Does the IRS owe itself $5.4 million in back taxes?

WASHINGTON (AP) — Nearly 700 employees of Internal Revenue Service contractors owe $5.4 million in back taxes, said a report Wednesday by the agency’s inspector general.

More than half of those workers are supposed to be ineligible to do work for the IRS because they are not enrolled in installment plans to pay the taxes they owe.

Unlike other federal agencies, the IRS requires employees and those who work on agency contracts to comply with federal tax laws. That means they have to file returns on time and either pay all the taxes they owe or enroll in a payment plan.

“Because many contractor employees have access to sensitive IRS systems and facilities, the IRS should address tax noncompliance for these employees in a similar manner as it would for its own employees,” said J. Russell George, Treasury inspector general for tax administration.

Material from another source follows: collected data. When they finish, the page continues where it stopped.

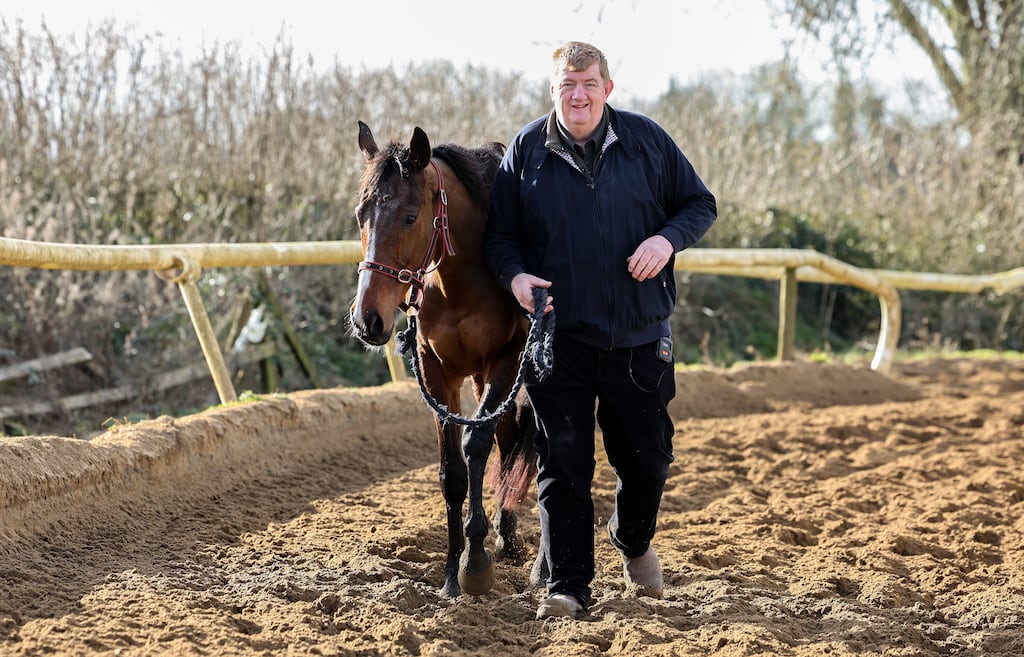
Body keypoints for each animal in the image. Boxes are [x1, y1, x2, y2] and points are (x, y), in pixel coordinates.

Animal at [349, 121, 538, 598]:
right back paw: (506, 537)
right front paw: (453, 572)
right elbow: (452, 470)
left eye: (410, 216)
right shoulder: (438, 372)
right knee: (509, 440)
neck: (461, 282)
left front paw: (476, 561)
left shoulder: (506, 362)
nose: (367, 319)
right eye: (361, 214)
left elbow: (476, 445)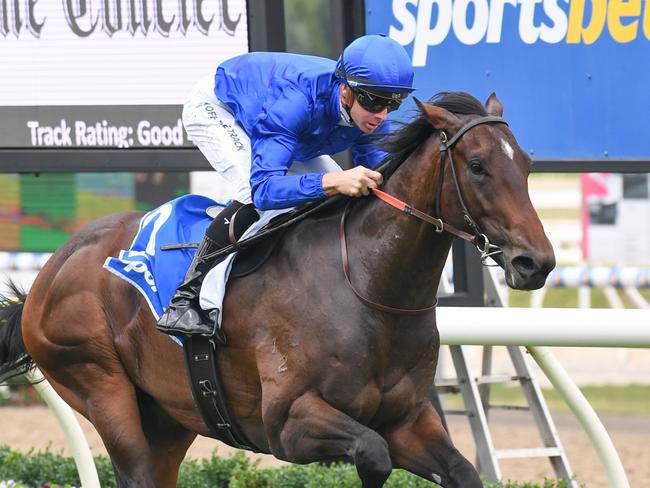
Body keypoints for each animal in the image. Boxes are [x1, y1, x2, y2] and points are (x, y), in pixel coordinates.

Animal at [0, 92, 552, 488]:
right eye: (477, 166)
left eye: (526, 164)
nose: (537, 262)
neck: (367, 287)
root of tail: (51, 270)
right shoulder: (289, 422)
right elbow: (372, 455)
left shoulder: (408, 420)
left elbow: (460, 470)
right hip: (99, 384)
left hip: (168, 415)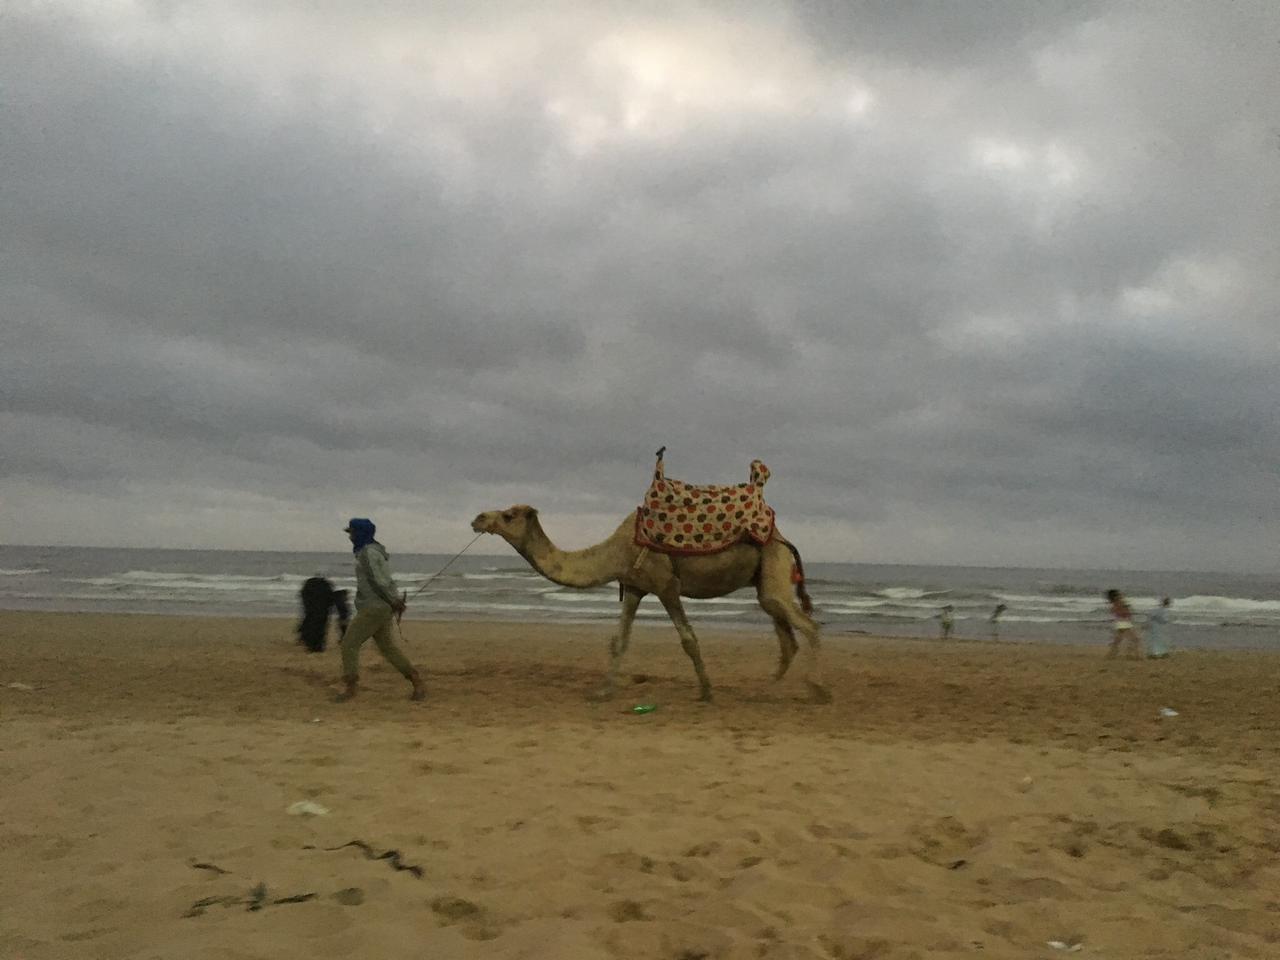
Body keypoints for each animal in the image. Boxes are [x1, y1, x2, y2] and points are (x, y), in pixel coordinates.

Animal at [470, 506, 829, 703]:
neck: (615, 551)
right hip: (765, 580)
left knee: (808, 625)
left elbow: (688, 639)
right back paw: (764, 690)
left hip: (773, 567)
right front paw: (602, 693)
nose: (477, 519)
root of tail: (784, 540)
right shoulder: (634, 587)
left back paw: (817, 689)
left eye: (509, 515)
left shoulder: (666, 584)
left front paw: (706, 692)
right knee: (786, 637)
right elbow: (619, 640)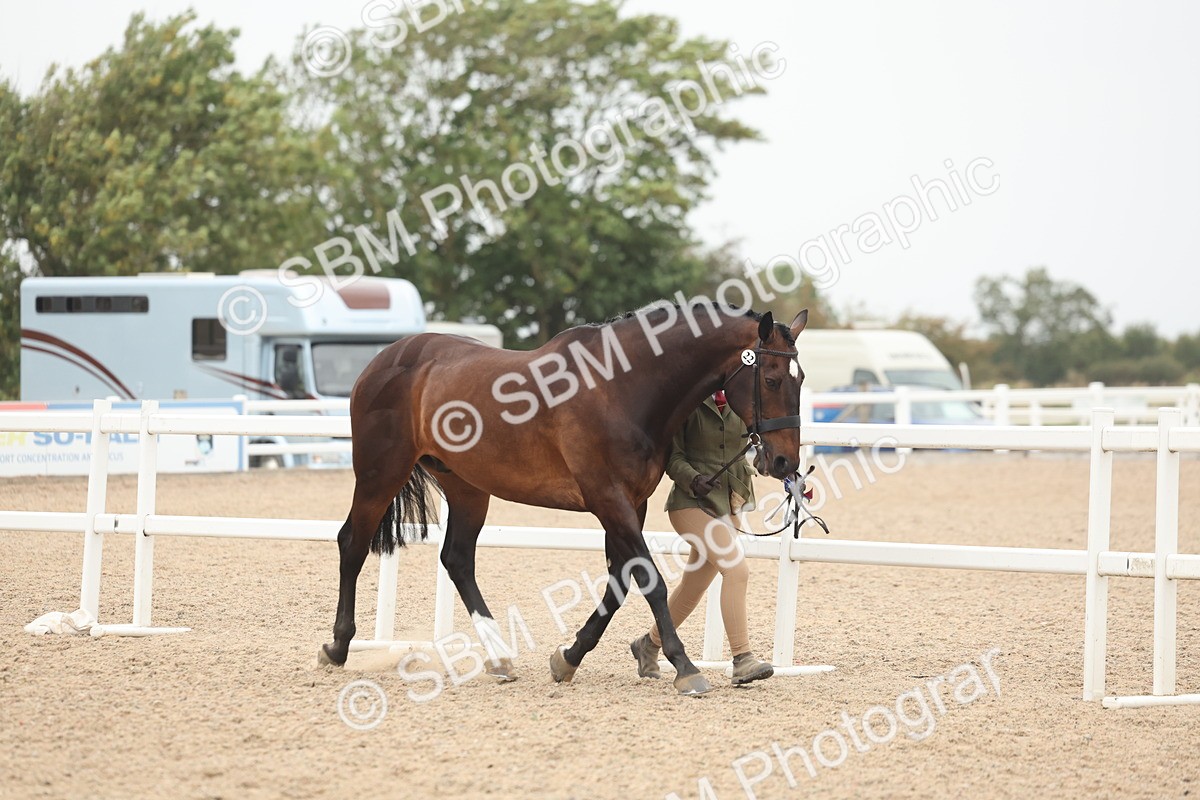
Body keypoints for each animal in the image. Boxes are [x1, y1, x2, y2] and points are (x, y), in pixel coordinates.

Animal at [318, 302, 809, 695]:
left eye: (800, 379)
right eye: (770, 379)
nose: (785, 461)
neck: (623, 388)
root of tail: (386, 358)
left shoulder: (631, 504)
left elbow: (619, 583)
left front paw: (568, 658)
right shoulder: (609, 499)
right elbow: (649, 579)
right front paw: (685, 666)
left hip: (467, 486)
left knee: (457, 559)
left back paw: (499, 657)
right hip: (380, 473)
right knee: (352, 543)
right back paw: (338, 646)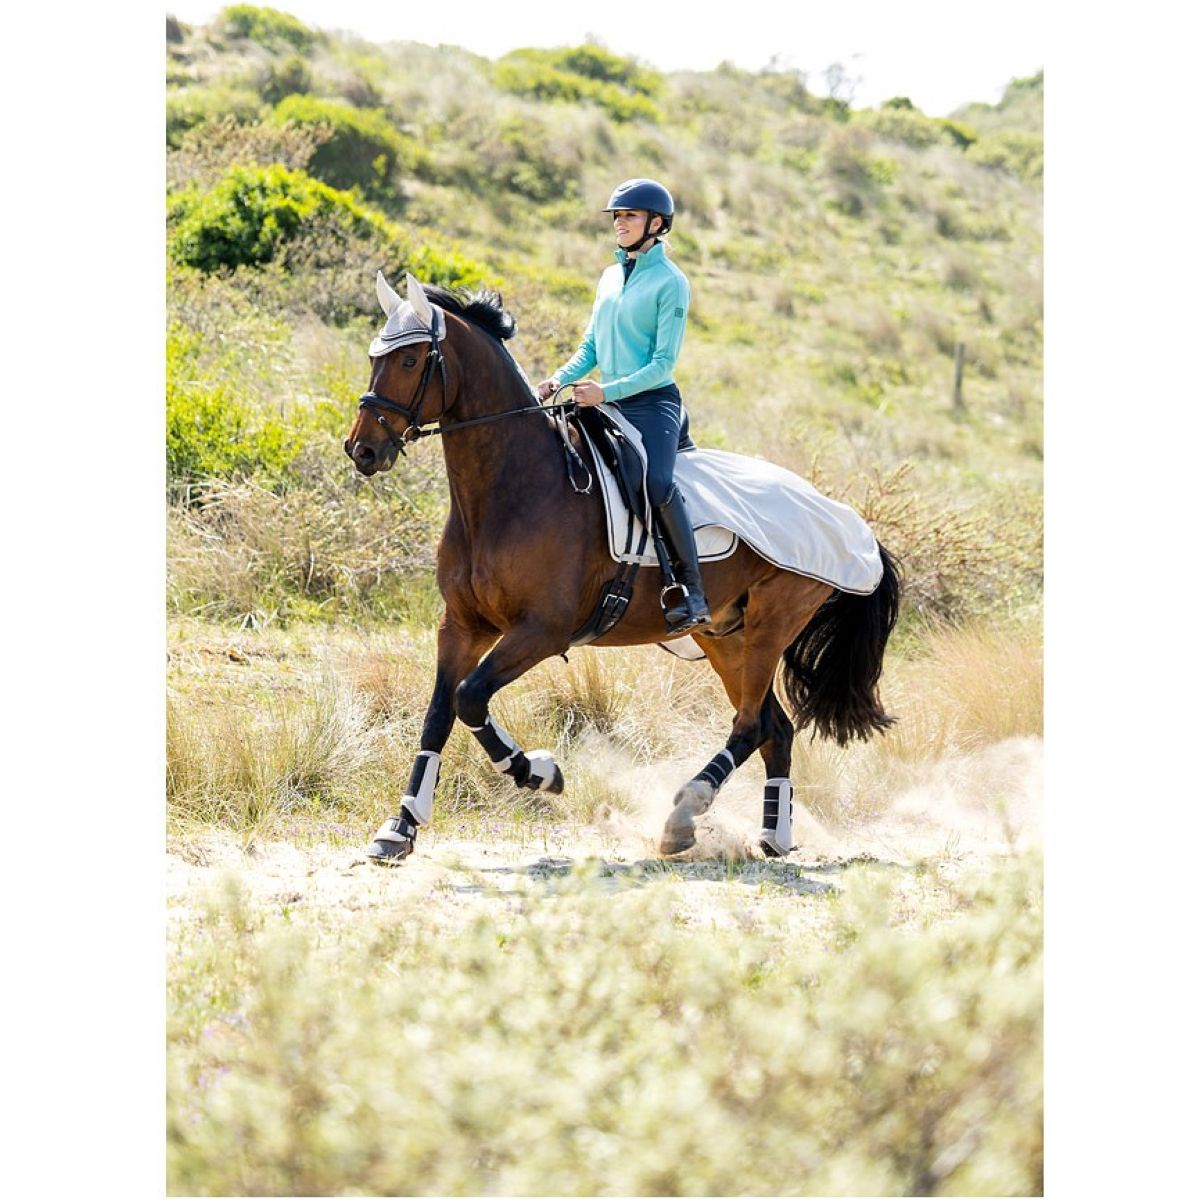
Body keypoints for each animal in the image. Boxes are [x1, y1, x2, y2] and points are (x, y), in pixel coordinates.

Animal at [343, 272, 897, 864]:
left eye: (409, 360)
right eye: (374, 357)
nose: (362, 450)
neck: (510, 490)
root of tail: (845, 518)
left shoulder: (541, 630)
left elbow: (470, 697)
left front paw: (540, 772)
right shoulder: (462, 626)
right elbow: (439, 715)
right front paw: (400, 827)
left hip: (771, 624)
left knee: (750, 725)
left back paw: (684, 816)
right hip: (727, 638)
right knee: (776, 727)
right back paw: (774, 835)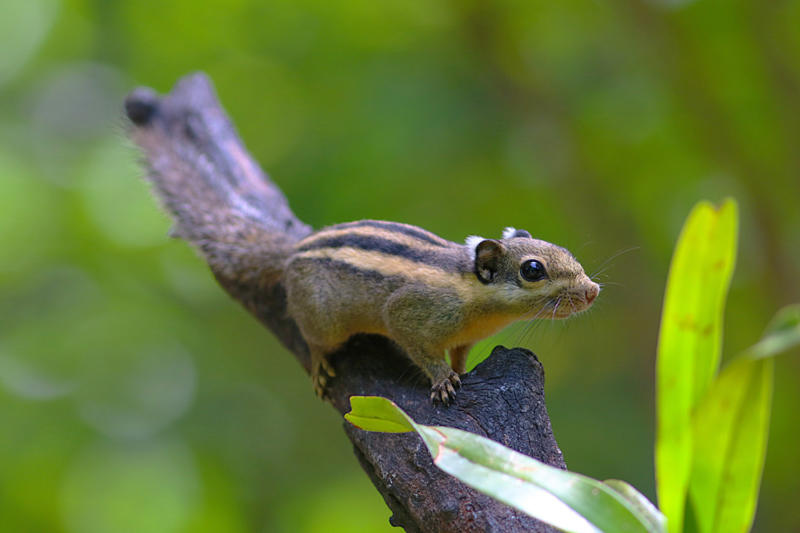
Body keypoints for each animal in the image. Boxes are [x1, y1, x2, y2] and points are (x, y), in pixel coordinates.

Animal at [283, 221, 599, 404]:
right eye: (532, 270)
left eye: (564, 250)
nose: (592, 290)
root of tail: (292, 253)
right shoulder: (406, 312)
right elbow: (421, 350)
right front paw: (443, 379)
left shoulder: (466, 339)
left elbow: (459, 354)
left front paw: (460, 370)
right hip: (324, 320)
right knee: (315, 341)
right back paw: (320, 363)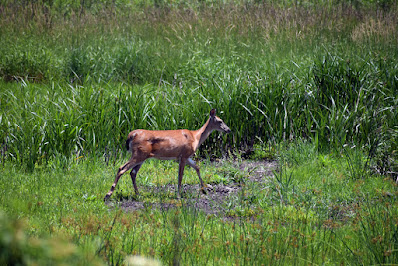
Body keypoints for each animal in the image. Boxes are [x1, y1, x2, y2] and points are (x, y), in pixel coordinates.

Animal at [104, 109, 232, 201]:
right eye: (220, 121)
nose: (229, 130)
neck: (196, 137)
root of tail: (131, 135)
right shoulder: (183, 155)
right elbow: (180, 175)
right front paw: (179, 195)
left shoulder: (186, 156)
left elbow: (197, 167)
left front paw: (204, 189)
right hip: (138, 154)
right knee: (122, 168)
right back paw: (108, 195)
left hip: (142, 156)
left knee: (132, 172)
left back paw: (138, 194)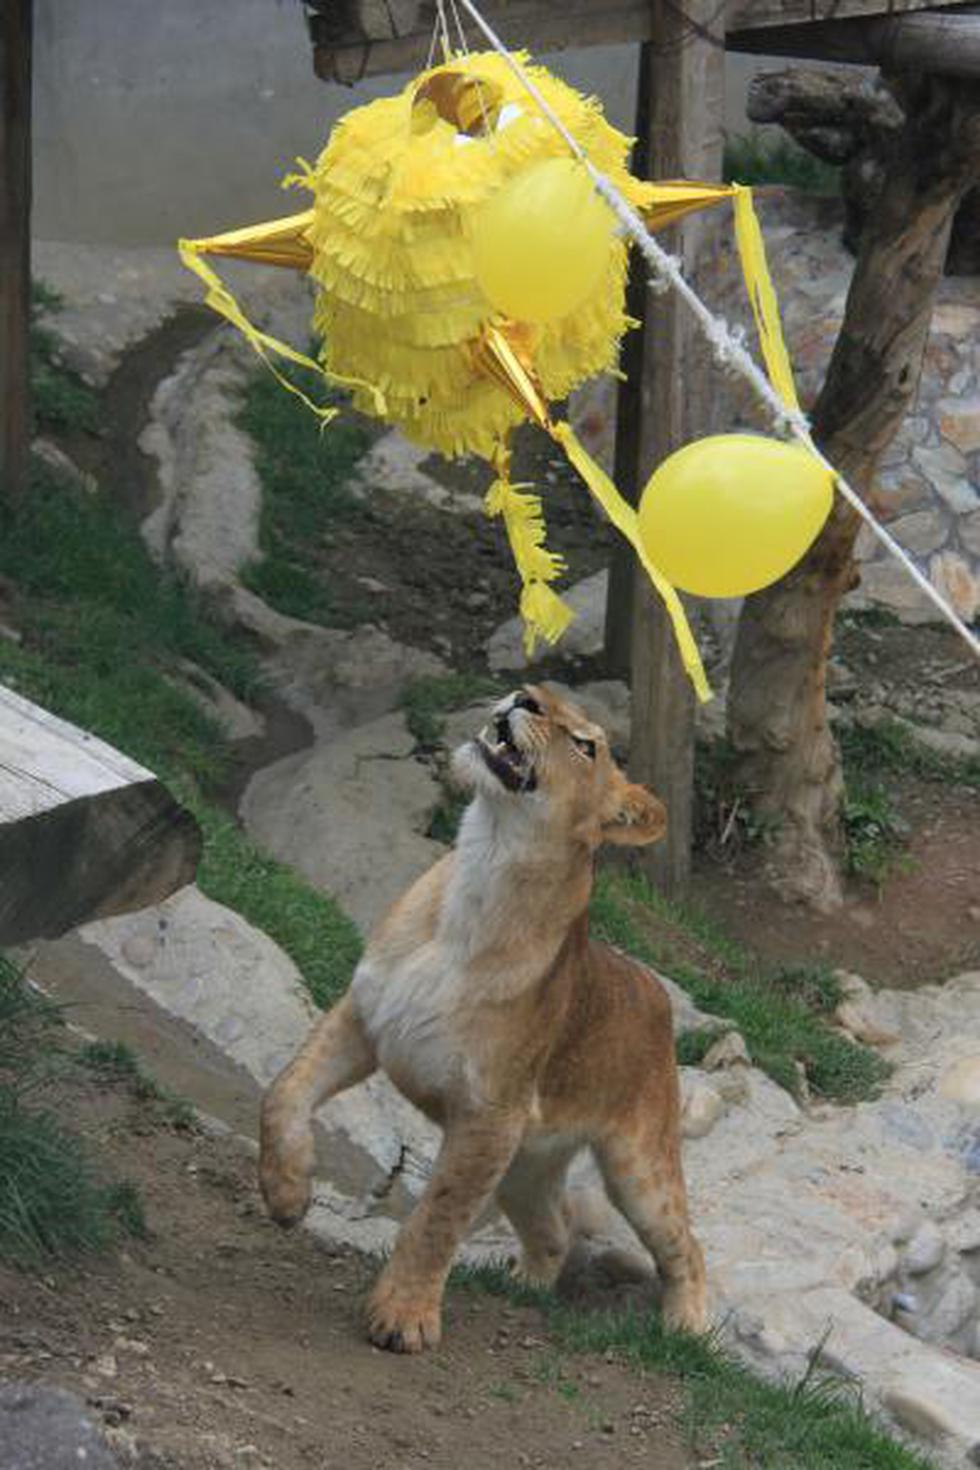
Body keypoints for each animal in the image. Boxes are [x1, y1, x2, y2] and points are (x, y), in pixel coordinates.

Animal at [259, 684, 706, 1352]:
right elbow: (284, 1091)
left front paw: (403, 1318)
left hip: (636, 1167)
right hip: (526, 1162)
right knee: (556, 1226)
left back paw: (686, 1330)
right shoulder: (363, 1019)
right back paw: (522, 1285)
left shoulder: (488, 1117)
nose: (525, 695)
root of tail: (654, 987)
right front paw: (287, 1193)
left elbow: (437, 1217)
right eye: (544, 692)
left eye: (586, 745)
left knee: (686, 1246)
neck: (486, 865)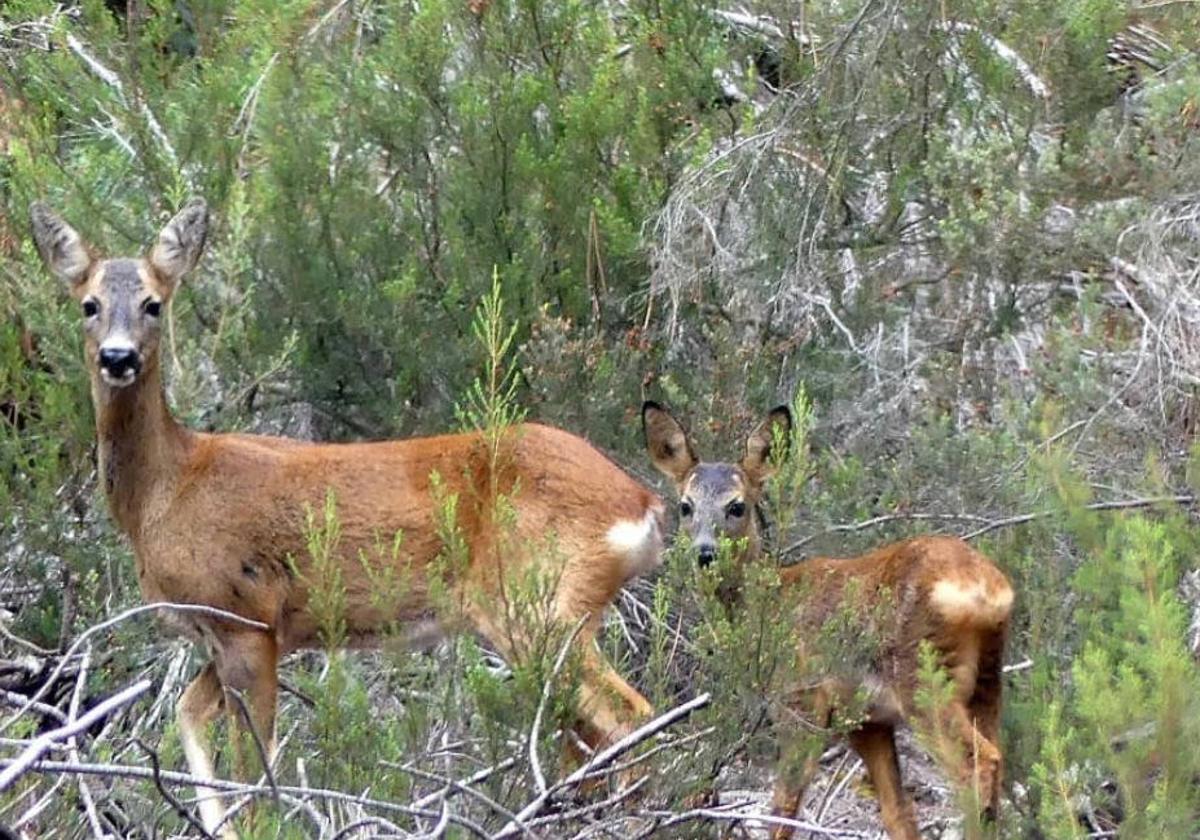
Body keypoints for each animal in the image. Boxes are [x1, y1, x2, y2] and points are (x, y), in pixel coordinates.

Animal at [28, 200, 667, 835]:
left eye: (153, 303)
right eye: (88, 304)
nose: (118, 357)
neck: (169, 487)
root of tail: (641, 502)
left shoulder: (245, 619)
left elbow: (254, 778)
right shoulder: (243, 634)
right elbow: (188, 718)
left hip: (537, 604)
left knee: (631, 715)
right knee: (585, 736)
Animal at [648, 400, 1012, 840]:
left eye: (737, 506)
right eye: (685, 506)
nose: (705, 553)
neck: (765, 607)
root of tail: (988, 588)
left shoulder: (799, 700)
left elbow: (784, 804)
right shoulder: (866, 722)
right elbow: (898, 812)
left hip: (924, 680)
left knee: (978, 764)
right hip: (987, 684)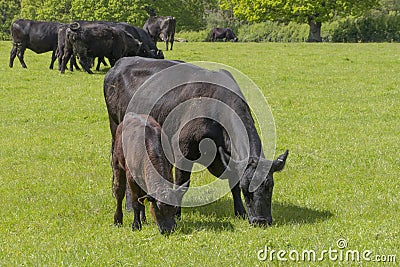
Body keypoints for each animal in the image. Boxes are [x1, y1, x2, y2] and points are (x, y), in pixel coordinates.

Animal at [104, 57, 290, 227]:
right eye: (247, 190)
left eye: (269, 187)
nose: (261, 221)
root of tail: (120, 62)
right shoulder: (182, 152)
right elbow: (182, 184)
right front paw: (177, 214)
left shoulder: (225, 158)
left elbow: (233, 182)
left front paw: (240, 212)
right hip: (115, 127)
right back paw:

The IRS does a good job of checking compliance when contract workers first start their jobs, the report said. But the agency should do a better job of monitoring whether workers continue to follow tax laws afterward.

The report said the IRS vigorously checks tax compliance among the agency’s 90,000 employees. Contract workers should be held to the same standard, the report said.

“The IRS takes tax compliance for taxpayers and those who work for the IRS very seriously,” the IRS said in a statement. “For an IRS employee, failure to timely pay one’s full federal tax liability is considered misconduct, which may result in discipline or removal.”

“With regards to contractors, the IRS remains committed to working with these employees to help resolve their tax liabilities, and we remain committed to strengthening our policies to ensure that contractor employees are and remain tax compliant,” the IRS said.

The inspector general’s office reviewed tax records for nearly 13,600 employees of IRS contractors. Investigators found 691 who owed back taxes as of June 2012, the report said. Some 352 of the workers owed back taxes and were not enrolled in a payment plan, for a delinquency rate of 2.6 percent. Those workers owed a total of $2.7 million in back taxes, the report said.

By comparison, the delinquency rate for all federal workers and retirees was 3.2 percent in 2011, according to the IRS statistics. The Treasury Department, which includes the IRS, had the lowest delinquency rate, at 1.1 percent.

Among the general public, 8.2 percent of taxpayers owed delinquent taxes in 2011.

IRS “employees are held to a very strict standard, even in cases of personal hardship. If they fail to file on time or pay their tax debts, they face disciplinary action, including removal,” said Colleen M. Kelley, president of the National Treasury Employees Union, which represents IRS employees. “The IRS has the same requirement for contractors, but they are monitored with much less frequency.”

The IRS said it will review cases of delinquent contract workers and take “additional action as necessary.”

Wednesday’s report looked only at employees of IRS contractors. The inspector general’s office is working on a separate report on back taxes owed by companies that have been awarded IRS contracts, which is expected in the next several weeks.

In 2010, the inspector general reviewed tax records for 135 IRS contractors with contracts of $250,000 or more. At the time, investigators found 20 contractors that owed a total of $5.2 million in delinquent taxes.